## EXERCISE INSTRUCTIONS
The answer must consist of every line in the data that contains "frame".

## RECORDS SUPPLIED
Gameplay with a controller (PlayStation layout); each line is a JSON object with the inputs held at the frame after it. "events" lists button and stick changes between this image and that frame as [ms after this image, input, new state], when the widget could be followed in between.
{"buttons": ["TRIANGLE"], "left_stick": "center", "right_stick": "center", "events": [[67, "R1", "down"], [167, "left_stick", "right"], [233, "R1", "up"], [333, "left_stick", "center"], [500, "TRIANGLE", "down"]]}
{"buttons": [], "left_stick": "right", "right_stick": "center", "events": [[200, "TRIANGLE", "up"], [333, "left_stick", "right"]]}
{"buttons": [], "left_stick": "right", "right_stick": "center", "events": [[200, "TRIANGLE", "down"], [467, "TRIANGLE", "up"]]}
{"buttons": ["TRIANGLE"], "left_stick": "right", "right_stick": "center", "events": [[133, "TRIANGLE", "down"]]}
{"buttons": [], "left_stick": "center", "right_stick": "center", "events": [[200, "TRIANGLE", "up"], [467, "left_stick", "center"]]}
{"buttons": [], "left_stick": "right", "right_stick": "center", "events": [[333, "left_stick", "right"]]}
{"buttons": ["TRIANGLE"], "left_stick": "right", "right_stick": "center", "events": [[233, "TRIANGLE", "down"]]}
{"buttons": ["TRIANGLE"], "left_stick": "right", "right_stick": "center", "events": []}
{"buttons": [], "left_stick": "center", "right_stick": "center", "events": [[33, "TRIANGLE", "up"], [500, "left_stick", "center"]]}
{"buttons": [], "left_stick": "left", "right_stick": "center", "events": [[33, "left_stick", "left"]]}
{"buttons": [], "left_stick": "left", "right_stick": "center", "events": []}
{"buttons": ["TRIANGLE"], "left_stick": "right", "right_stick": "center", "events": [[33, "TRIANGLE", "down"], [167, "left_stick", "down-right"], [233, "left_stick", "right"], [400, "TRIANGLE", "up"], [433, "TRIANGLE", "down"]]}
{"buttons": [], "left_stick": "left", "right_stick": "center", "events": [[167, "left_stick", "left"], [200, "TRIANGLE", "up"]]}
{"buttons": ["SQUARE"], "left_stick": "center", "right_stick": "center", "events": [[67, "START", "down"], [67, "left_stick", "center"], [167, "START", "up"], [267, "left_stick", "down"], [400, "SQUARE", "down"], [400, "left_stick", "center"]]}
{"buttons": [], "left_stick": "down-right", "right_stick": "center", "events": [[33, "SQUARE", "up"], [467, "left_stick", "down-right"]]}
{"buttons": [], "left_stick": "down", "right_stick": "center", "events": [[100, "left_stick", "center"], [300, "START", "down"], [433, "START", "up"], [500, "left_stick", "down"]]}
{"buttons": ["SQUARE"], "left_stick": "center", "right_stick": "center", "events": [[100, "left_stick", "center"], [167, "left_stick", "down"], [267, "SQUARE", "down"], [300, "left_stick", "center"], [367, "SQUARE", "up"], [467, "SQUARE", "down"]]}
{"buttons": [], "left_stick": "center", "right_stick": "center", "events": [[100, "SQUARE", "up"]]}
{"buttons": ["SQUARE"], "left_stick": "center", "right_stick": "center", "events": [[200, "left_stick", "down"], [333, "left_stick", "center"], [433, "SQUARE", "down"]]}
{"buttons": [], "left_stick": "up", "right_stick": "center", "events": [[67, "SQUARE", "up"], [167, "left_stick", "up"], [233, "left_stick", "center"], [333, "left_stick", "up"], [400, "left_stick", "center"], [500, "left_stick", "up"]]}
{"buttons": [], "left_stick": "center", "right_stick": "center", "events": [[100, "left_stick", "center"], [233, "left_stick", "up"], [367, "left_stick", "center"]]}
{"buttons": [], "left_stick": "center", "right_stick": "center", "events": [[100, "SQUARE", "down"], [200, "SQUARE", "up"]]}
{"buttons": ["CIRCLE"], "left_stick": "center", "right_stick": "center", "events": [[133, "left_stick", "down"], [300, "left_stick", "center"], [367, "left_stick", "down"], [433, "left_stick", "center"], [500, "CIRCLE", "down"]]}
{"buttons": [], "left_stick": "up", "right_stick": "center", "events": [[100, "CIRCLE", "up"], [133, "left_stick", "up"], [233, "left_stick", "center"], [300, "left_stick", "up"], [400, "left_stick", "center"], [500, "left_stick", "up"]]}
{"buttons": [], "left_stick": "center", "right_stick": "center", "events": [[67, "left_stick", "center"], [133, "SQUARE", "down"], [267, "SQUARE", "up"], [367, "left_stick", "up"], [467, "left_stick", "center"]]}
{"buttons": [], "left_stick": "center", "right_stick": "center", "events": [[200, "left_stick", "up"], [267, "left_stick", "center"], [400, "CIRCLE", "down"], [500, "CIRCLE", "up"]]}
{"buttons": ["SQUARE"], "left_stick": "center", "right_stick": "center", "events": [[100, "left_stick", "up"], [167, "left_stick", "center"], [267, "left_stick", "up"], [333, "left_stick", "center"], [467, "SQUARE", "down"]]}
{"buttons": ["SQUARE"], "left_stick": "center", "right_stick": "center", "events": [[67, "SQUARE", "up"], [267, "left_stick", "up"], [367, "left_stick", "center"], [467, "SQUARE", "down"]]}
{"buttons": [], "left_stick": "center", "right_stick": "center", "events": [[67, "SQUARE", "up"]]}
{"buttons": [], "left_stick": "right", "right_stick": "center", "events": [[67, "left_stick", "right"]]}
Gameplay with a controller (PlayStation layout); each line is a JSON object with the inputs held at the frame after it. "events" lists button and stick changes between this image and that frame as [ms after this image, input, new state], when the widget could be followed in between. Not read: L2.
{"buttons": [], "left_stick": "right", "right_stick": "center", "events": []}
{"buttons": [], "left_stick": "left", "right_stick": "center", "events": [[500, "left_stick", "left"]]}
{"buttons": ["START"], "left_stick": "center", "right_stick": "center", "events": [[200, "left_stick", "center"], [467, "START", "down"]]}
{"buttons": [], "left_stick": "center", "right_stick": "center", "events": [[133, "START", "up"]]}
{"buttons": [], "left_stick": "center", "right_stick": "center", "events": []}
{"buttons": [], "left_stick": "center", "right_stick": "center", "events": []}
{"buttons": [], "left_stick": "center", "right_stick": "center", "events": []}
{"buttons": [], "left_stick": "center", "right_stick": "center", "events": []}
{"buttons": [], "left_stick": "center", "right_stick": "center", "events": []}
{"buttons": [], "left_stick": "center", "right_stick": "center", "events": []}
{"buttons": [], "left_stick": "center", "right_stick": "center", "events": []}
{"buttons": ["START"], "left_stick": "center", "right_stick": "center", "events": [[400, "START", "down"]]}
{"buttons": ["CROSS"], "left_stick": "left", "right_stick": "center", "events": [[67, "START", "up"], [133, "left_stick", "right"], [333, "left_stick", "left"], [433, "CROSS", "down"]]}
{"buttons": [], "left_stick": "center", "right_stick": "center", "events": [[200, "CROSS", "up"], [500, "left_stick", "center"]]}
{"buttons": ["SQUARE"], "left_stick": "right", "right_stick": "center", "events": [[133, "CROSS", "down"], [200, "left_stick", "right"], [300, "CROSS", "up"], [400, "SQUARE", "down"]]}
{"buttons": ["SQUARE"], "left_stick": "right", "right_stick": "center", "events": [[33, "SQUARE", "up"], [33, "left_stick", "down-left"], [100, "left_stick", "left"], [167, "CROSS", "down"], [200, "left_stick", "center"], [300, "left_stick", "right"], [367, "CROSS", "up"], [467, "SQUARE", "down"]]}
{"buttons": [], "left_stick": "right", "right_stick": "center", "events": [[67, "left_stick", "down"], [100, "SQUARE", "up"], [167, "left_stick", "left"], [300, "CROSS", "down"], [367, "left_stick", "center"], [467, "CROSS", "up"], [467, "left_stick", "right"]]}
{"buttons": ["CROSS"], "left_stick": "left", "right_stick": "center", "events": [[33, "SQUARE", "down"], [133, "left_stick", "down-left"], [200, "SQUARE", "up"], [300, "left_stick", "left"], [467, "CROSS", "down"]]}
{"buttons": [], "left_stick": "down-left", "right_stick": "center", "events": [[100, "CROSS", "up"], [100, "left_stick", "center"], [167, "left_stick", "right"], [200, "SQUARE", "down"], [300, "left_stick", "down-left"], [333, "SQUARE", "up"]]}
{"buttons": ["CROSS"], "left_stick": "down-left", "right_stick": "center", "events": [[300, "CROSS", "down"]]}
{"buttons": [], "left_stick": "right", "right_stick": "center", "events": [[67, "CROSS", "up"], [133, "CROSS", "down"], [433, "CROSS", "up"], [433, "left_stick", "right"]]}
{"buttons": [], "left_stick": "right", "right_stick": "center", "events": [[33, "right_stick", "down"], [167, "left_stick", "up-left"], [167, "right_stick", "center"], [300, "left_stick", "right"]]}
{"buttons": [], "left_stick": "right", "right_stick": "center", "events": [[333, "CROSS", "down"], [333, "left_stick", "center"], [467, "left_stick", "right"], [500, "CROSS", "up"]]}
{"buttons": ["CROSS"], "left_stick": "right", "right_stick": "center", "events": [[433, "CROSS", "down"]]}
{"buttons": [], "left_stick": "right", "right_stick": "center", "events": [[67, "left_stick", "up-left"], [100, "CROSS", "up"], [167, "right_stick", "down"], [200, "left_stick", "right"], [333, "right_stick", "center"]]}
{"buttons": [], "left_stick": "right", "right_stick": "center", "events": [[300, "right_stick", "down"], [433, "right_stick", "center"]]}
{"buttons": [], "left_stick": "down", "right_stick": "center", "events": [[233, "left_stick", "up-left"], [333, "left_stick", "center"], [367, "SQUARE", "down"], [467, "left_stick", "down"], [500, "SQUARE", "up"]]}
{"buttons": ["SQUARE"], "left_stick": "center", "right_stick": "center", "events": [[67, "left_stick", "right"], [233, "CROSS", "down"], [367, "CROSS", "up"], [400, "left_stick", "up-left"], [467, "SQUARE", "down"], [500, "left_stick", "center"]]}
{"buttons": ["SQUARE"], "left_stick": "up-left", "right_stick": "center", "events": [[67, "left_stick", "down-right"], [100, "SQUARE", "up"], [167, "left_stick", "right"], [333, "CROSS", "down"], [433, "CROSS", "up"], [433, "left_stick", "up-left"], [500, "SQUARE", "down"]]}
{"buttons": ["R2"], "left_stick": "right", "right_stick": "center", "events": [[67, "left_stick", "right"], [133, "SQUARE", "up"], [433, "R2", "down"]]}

## FINISHED EXERCISE
Gameplay with a controller (PlayStation layout); each line is a JSON object with the inputs held at the frame after it. "events" lists button and stick changes between this image and that frame as [ms after this image, input, new state], when the widget could be followed in between.
Gameplay with a controller (PlayStation layout); each line is a JSON object with the inputs held at the frame after it. "events" lists button and stick changes between this image and that frame as [ms after this image, input, new state], when the widget could be followed in between. Not read: L2.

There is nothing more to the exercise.